■ **Task description**
Resume the description of the ultrafast thermal simulation project for metal additive manufacturing, picking up right after its final sentence.

PFI-TT: Ultrafast Thermal Simulation of Metal Additive Manufacturing

The broader impact/commercial potential of this Partnerships for Innovation - Technology Translation (PFI-TT) project is fast and accurate computer simulation software to predict when and why flaws are formed in metal parts made using additive manufacturing (3D printing). Given its singular design and material flexibility, metal additive manufacturing (metal AM) has the potential to revolutionize U.S. manufacturing by improving part performance and reducing waste and processing costs.

However, safety-conscious industries, such as aerospace and biomedical, are hesitant to adopt AM processes due to the frequent occurrence of parts with hidden flaws. Traditional approaches for detecting and correcting flaws involve determining and adjusting the process parameters that lead to defects using a trial-and-error approach, which is expensive and time-consuming.

This innovative project utilizes a computational simulation software to identify and correct design and processing problems before a part is printed. Importantly, this approach will provide scientific insights into why certain process parameters and part design features result in defect formation. This efficient and cost-effective method for detecting and correcting flaws in AM parts will enable their wide-spread commercialization and adoption.

Ultimately, using AM processes rather than traditional manufacturing may save businesses time and resources while increasing part efficiency and reducing negative environmental impacts.

This project will verify, validate, and commercialize a computational heat transfer modeling approach to simulate the temperature distribution in parts made using metal AM. This technology, which is based on the novel concept of heat diffusion on graphs (graph theory), aims to predict and correct design and processing problems before a part is printed.

■ **Data section**
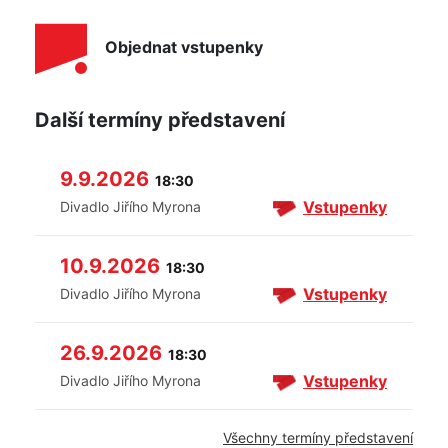
Objednat vstupenky
Další termíny představení
9.9.2026
18:30
Vstupenky
Divadlo Jiřího Myrona
10.9.2026
18:30
Vstupenky
Divadlo Jiřího Myrona
26.9.2026
18:30
Vstupenky
Divadlo Jiřího Myrona
Všechny termíny představení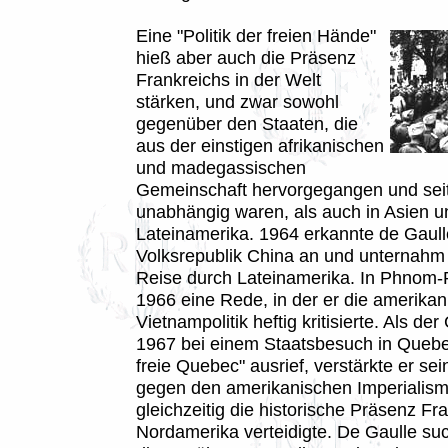
Eine "Politik der freien Hände"
hieß aber auch die Präsenz
Frankreichs in der Welt
stärken, und zwar sowohl
gegenüber den Staaten, die
aus der einstigen afrikanischen
und madegassischen
Gemeinschaft hervorgegangen und sei
unabhängig waren, als auch in Asien u
Lateinamerika. 1964 erkannte de Gaull
Volksrepublik China an und unternahm
Reise durch Lateinamerika. In Phnom-P
1966 eine Rede, in der er die amerikan
Vietnampolitik heftig kritisierte. Als der
1967 bei einem Staatsbesuch in Quebe
freie Quebec" ausrief, verstärkte er se
gegen den amerikanischen Imperialism
gleichzeitig die historische Präsenz Fr
Nordamerika verteidigte. De Gaulle su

■ **Solved problem**
This capability would ultimately lead to improved AM part quality and increased use of AM processes in precision-critical industries. Existing simulation packages are expensive and incorporate proprietary assumptions. Non-proprietary approaches, in turn, take hours, if not days, to simulate the thermal history for a simple part.

Prior work by the research team has demonstrated that the graph theory approach is approximately twenty times faster than non-proprietary methods and so computationally lightweight that it could be deployed on a laptop or smartphone. In moving toward commercializing the technology, the project team will employ practical use case samples produced by their industrial partners.

The work will address two fundamental research questions: (1) What process conditions and part design features are linked to specific temperature patterns and why? (2) What is the influence of thermal history on flaw formation? The technical results from this project may include a rigorous, experimentally validated, computationally efficient, user-friendly, and industrially corroborated thermal simulation approach that can be used for rapid physics-based optimization of part design and process settings in metal AM.

This award reflects NSF's statutory mission and has been deemed worthy of support through evaluation using the Foundation's intellectual merit and broader impacts review criteria.